Ciò premesso, ha ritenuto che l’appello mancasse di valide argomentazioni volte a superare la decisione impugnata e che neppure la documentazione prodotta dall’appellante, relativa alla pendenza del giudizio penale in Gambia per il reato di omosessualità, a prescindere dalla sua mancata traduzione in lingua italiana, consentisse di pervenire a conclusioni difformi da quelle alle quali era pervenuto il primo giudice.

D. ha proposto ricorso per la cassazione della sentenza, affidato a due motivi.

Il Ministero dell’interno si è costituito con controricorso, chiedendo di dichiarare l’inammissibilità del ricorso.

Diritto

RAGIONI DELLA DECISIONE

Con il primo motivo si deduce la violazione del D.Lgs. n. 251 del 2007, art. 3, commi 1 e 2, 3, 4 e 5, nonchè del D.Lgs. n. 25 del 2008, art. 8, comma 3 ed art. 11, come modificato dal D.Lgs. n. 158 del 2009, in relazione al D.Lgs. n. 251 del 2007, art. 14, D.Lgs. n. 286 del 1998, art. 5 comma 6 e art. 19 e D.Lgs. n. 25 del 2008, art. 32, comma 4. La Corte di appello, come già in precedenza il Tribunale, avrebbe disatteso l’obbligo di esercitare i propri poteri officiosi per verificare la veridicità dei fatti riferiti dal richiedente, accertando il contenuto della documentazione prodotta inerente l’accusa di omosessualità.

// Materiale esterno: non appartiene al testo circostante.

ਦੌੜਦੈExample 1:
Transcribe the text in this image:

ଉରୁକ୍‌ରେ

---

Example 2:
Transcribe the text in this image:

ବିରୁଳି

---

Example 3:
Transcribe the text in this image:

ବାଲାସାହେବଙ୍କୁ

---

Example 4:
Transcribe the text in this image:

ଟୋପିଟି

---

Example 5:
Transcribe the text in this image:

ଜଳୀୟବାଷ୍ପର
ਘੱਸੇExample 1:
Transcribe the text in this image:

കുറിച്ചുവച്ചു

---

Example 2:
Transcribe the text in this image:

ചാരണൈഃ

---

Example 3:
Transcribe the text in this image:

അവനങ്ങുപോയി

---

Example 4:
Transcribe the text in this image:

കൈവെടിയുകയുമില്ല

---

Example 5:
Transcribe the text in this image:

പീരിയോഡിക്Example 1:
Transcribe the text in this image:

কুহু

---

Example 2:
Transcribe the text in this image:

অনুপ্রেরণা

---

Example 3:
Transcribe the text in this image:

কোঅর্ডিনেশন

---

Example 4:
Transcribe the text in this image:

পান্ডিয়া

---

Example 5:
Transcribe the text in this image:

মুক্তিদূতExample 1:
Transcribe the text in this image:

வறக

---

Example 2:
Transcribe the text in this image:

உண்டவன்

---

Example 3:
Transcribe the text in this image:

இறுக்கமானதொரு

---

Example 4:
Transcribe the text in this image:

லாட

Tale onere si sarebbe imposto a prescindere dalle incongruenze riscontrate nelle dichiarazioni, poichè, una volta accertata l’autenticità della documentazione, attestante l’esistenza del procedimento penale, sarebbero stati fugati i dubbi sulla verosimiglianza della vicenda narrata.

Con il secondo motivo si deduce la violazione del D.Lgs. n. 251 del 2007, art. 3, comma 5 e D.Lgs. n. 25 del 2008, art. 8, comma 3, in relazione all’art. 360 c.p.c., comma 1, n. 5. La Corte di appello non avrebbe spiegato le ragioni per le quali la documentazione allegata non era in grado di superare i dubbi in ordine alla veridicità delle dichiarazioni del richiedente e di comprovare i seri motivi di persecuzione riferiti. La motivazione della sentenza risulterebbe pertanto meramente apparente, non essendosi il giudice di appello nemmeno premurato di compiere attività semplici quali la traduzione della documentazione.

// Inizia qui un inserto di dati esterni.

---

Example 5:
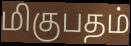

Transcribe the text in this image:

மிகுபதம்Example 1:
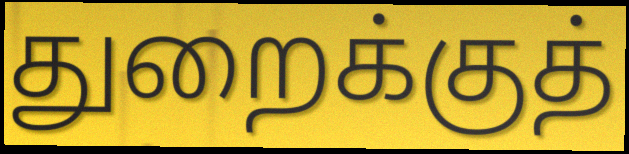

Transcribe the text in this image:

துறைக்குத்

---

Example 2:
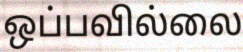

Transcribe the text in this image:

ஒப்பவில்லை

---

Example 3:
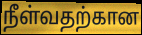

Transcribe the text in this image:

நீள்வதற்கான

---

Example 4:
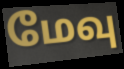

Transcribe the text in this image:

மேவு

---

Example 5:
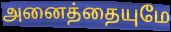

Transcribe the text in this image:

அனைத்தையுமே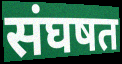
संघषत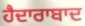
ਹੈਦਾਰਾਬਾਦ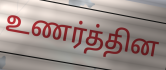
உணர்த்தின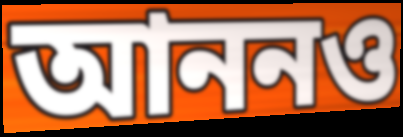
আননওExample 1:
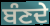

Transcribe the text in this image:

ਬੰਣਦੇ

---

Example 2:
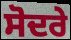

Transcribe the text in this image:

ਸੋਦਰੇ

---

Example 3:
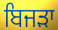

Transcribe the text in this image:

ਬਿਜੜਾ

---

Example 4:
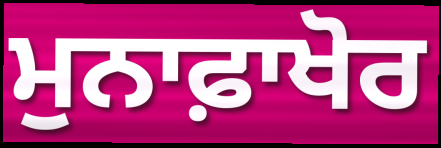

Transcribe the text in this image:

ਮੁਨਾਫ਼ਾਖੋਰ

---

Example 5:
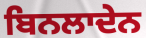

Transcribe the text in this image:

ਬਿਨਲਾਦੇਨ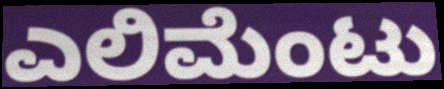
ಎಲಿಮೆಂಟು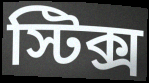
স্টিক্স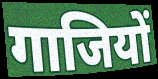
गाजियोंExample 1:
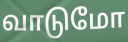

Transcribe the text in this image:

வாடுமோ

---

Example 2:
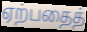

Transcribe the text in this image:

ஏற்பதைத்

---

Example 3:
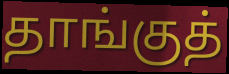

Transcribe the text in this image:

தாங்குத்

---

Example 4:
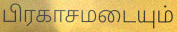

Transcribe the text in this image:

பிரகாசமடையும்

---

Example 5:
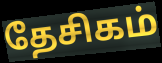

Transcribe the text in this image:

தேசிகம்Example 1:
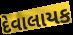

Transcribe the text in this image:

દેવાલાયક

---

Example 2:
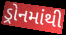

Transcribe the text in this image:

ડ્રોનમાંથી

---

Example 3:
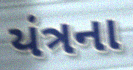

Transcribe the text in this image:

યંત્રના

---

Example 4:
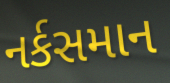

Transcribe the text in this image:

નર્કસમાન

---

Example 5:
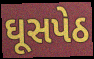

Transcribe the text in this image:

ઘૂસપેઠ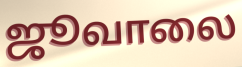
ஜூவாலைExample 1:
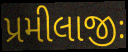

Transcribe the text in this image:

પ્રમીલાજીઃ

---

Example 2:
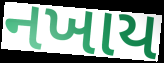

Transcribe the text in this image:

નખાય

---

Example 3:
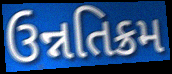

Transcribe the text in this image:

ઉન્નતિક્રમ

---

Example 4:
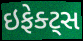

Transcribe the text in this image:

I motivi, che possono essere congiuntamente esaminati, sono fondati.

Questa Corte ha chiarito che in tema di protezione internazionale, la valutazione di credibilità delle dichiarazioni del richiedente non è affidata alla mera opinione del giudice ma è il risultato di una procedimentalizzazione legale della decisione, da compiersi non sulla base della mera mancanza di riscontri oggettivi ma alla stregua dei criteri indicati del D.Lgs. n. 251 del 2007, art. 3, comma 5, tenendo conto “della situazione individuale e delle circostanze personali del richiedente” di cui al comma 3 dello stesso articolo, senza dare rilievo esclusivo e determinante a mere discordanze o contraddizioni su aspetti secondari o isolati del racconto. Detta valutazione, se effettuata secondo i criteri previsti dà luogo ad un apprezzamento di fatto, riservato al giudice del merito, essendo altrimenti censurabile in sede di legittimità per la violazione delle relative disposizioni – Cass. n. 14674/2020.

Nel caso di specie, la Corte di appello ha ritenuto che l’accertamento del primo giudice, di inattendibilità della vicenda narrata dal richiedente, fondato sulle contraddizioni rilevate nel suo racconto, non potesse essere superato dalla documentazione in lingua inglese prodotta da D., nonostante questa attestasse la pendenza a suo carico, nel Paese di origine, di un procedimento penale, per il quale era stato anche spiccato un ordine di cattura, relativo a “innatural acts”, punito dall’art. 44 c.p., del Gambia con pene gravissime (quali tortura, ergastolo, decapitazione).

Non v’è dubbio, per contro, che le discordanze rilevate nelle dichiarazioni dell’odierno ricorrente (che, per quanto può evincersi dalla lettura della sentenza impugnata, attengono alle date in cui questi sarebbe stato arrestato e all’effettiva natura della relazione da lui intrattenuta con un turista) risulterebbero del tutto marginali rispetto al fatto documentato; ciò, tanto più, in quanto il giudice non deve valutare nel merito la fondatezza dell’accusa (e dunque, nella specie, verificare se davvero il ricorrente sia omosessuale o abbia avuto rapporti omosessuali), ma deve invece accertare, ai sensi del D.Lgs. n. 251 del 2007, art. 8, comma 2 e art. 14, lett. c), se tale accusa sia reale, cioè effettivamente rivolta al richiedente nel suo Paese, e dunque suscettibile di rendere attuale il rischio di persecuzione o di danno grave in relazione alle conseguenze possibili secondo l’ordinamento straniero (cfr., in fattispecie analoga alla presente, Cass. n. 2875/2018).

Va aggiunto che la corte territoriale non ha addotto alcuna motivazione a sostegno del proprio convincimento in ordine all’irrilevanza della documentazione prodotta dal ricorrente, ma si è limitata ad affermare, in via meramente assertiva, che “la stessa non consente di pervenire a conclusioni difformi da quelle alle quali è pervenuto il tribunale”.

Risulta dunque palese che la corte del merito ha violato sia il disposto del D.Lgs. n. 251 del 2007, art. 3, che le imponeva di tener conto di detta documentazione (disponendone la traduzione dalla lingua inglese nell’ipotesi in cui non fosse stata in grado di comprenderne l’effettivo contenuto), avente valore dirimente ai fini della verifica di fondatezza della domande di protezione internazionale, sia l’art. 132 c.p.c., n. 4, che obbliga il giudice a motivare le proprie decisioni.

La sentenza impugnata va pertanto cassata, con rinvio del procedimento alla Corte di appello di Roma in diversa composizione, che provvederà anche alla liquidazione delle spese del giudizio di legittimità.

PQM

La Corte accoglie il ricorso, cassa la sentenza impugnata e rinvia alla Corte di appello di Roma in diversa composizione, anche per le spese del giudizio di legittimità.

Così deciso in Roma, il 22 settembre 2020.